By THOMAS HARGROVE
The resignation of Florida Republican Rep. Mark Foley, after disclosure of his sexually explicit Internet communications with a former House page, sent shock waves through the missing-and-exploited-children community, which had once counted on Foley’s support.
Nowhere was the confusion more obvious than at the National Center for Missing Children, which on Friday called Foley’s resignation "a great loss to Florida and the nation" and concluded, "He will be missed."
"We were trying to do the right thing," said the center’s president, Ernie Allen on Monday. "We were trying to issue a generic statement that recognized the positive actions of a member of Congress."
The center’s leaders decided to edit the statement after reading reports of sexually graphic details of an Internet exchange between Foley and a 16-year-old former House page in 2003.
Allen and his staff changed the impact of Foley’s resignation from "a great loss" to only "a loss" and dropped any reference to missing the congressman.
The language got much tougher Saturday when the national center moved a new statement calling for an investigation.

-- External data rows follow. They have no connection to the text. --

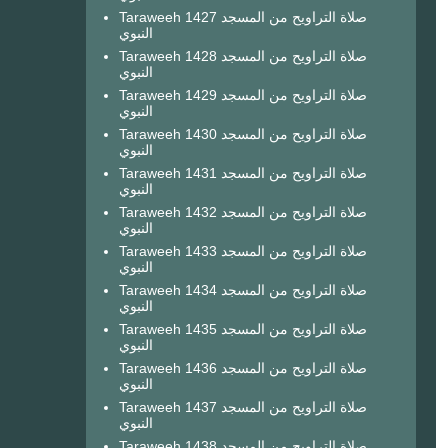
Taraweeh 1427 صلاة التراويح من المسجد
النبوي
Taraweeh 1428 صلاة التراويح من المسجد
النبوي
Taraweeh 1429 صلاة التراويح من المسجد
النبوي
Taraweeh 1430 صلاة التراويح من المسجد
النبوي
Taraweeh 1431 صلاة التراويح من المسجد
النبوي
Taraweeh 1432 صلاة التراويح من المسجد
النبوي
Taraweeh 1433 صلاة التراويح من المسجد
النبوي
Taraweeh 1434 صلاة التراويح من المسجد
النبوي
Taraweeh 1435 صلاة التراويح من المسجد
النبوي
Taraweeh 1436 صلاة التراويح من المسجد
النبوي
Taraweeh 1437 صلاة التراويح من المسجد
النبوي
Taraweeh 1438 صلاة التراويح من المسجد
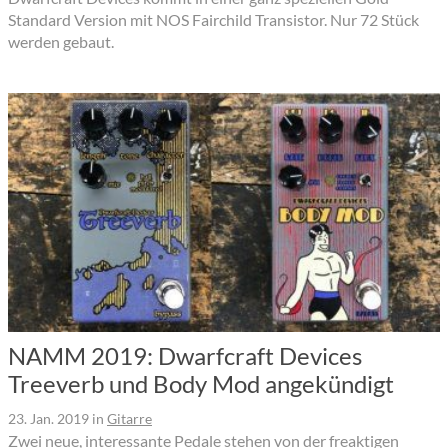
Standard Version mit NOS Fairchild Transistor. Nur 72 Stück
werden gebaut.
NAMM 2019: Dwarfcraft Devices
Treeverb und Body Mod angekündigt
23. Jan. 2019
in
Gitarre
Zwei neue, interessante Pedale stehen von der freaktigen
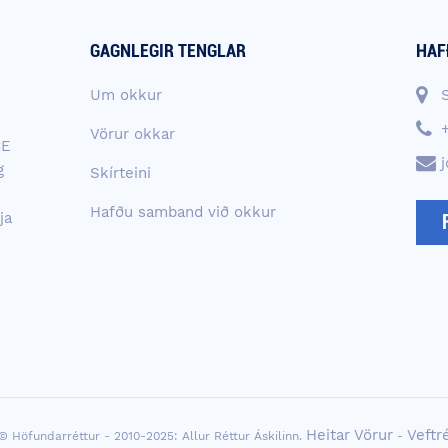
GAGNLEGIR TENGLAR
HAF
Um okkur
Vörur okkar
CE
g
Skírteini
Hafðu samband við okkur
ja
Heitar Vörur
Veftr
© Höfundarréttur - 2010-2025: Allur Réttur Áskilinn.
-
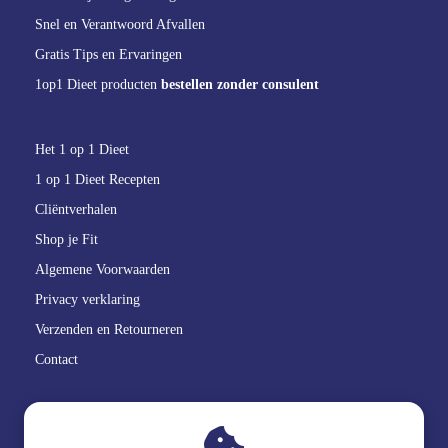
Snel en Verantwoord Afvallen
Gratis Tips en Ervaringen
1op1 Dieet producten
bestellen zonder consulent
Het 1 op 1 Dieet
1 op 1 Dieet Recepten
Cliëntverhalen
Shop je Fit
Algemene Voorwaarden
Privacy verklaring
Verzenden en Retourneren
Contact
GoedBlik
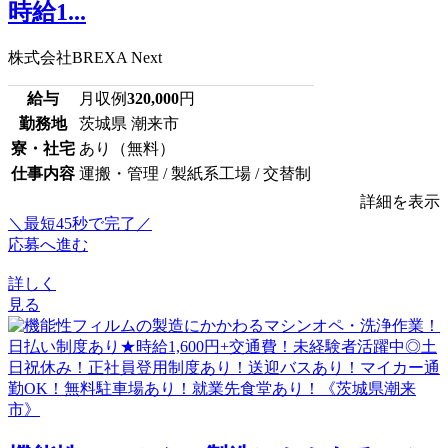
時給1...
株式会社BREXA Next
給与
月収例
320,000
円
勤務地
茨城県 潮来市
寮・社宅
あり（無料）
仕事内容
運搬・管理 / 製紙系工場 / 交替制
詳細を表示
＼最短45秒で完了／
応募へ進む
詳しく
見る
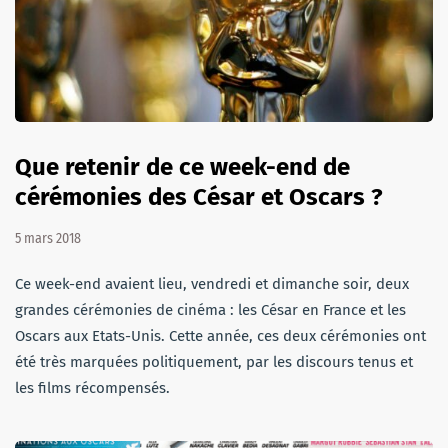
Que retenir de ce week-end de
cérémonies des César et Oscars ?
5 mars 2018
Ce week-end avaient lieu, vendredi et dimanche soir, deux
grandes cérémonies de cinéma : les César en France et les
Oscars aux Etats-Unis. Cette année, ces deux cérémonies ont
été très marquées politiquement, par les discours tenus et
les films récompensés.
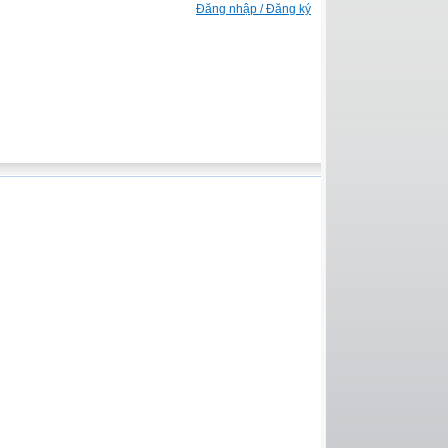
Đăng nhập / Đăng ký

"Congressman Foley has been an effective and dedicated member of Congress," the statement said. "Nonetheless, if it is determined that he has engaged in acts which have harmed children or put them in jeopardy, like any other person, he must be held accountable. If he has violated the law, he should be prosecuted."
Allen said the confusion is understandable since Foley had been instrumental in passing important legislation to protect children, including the sweeping Adam Walsh Child Protection and Safety Act of 2006.
"But nobody is more fervent about protecting our children than we are," Allen said. "Our position is that if someone harms a child, then he or she needs to be held accountable."
Child safety experts are uncertain what impact Foley’s political fall will have on their movement.
"It will be interesting to see how this plays out," said David Finkelhor, director of the Crimes Against Children Research Center at the University of New Hampshire. "It reminds us again that even prominent people can be offenders. But it may create more skepticism when people try to advocate for kids."
Allen said he hopes the fallout will be positive.
"Now there is a far greater awareness of who the offenders are, that the notion of ‘stranger danger’ is a myth and that the problem is far larger than anyone ever imagined," Allen said.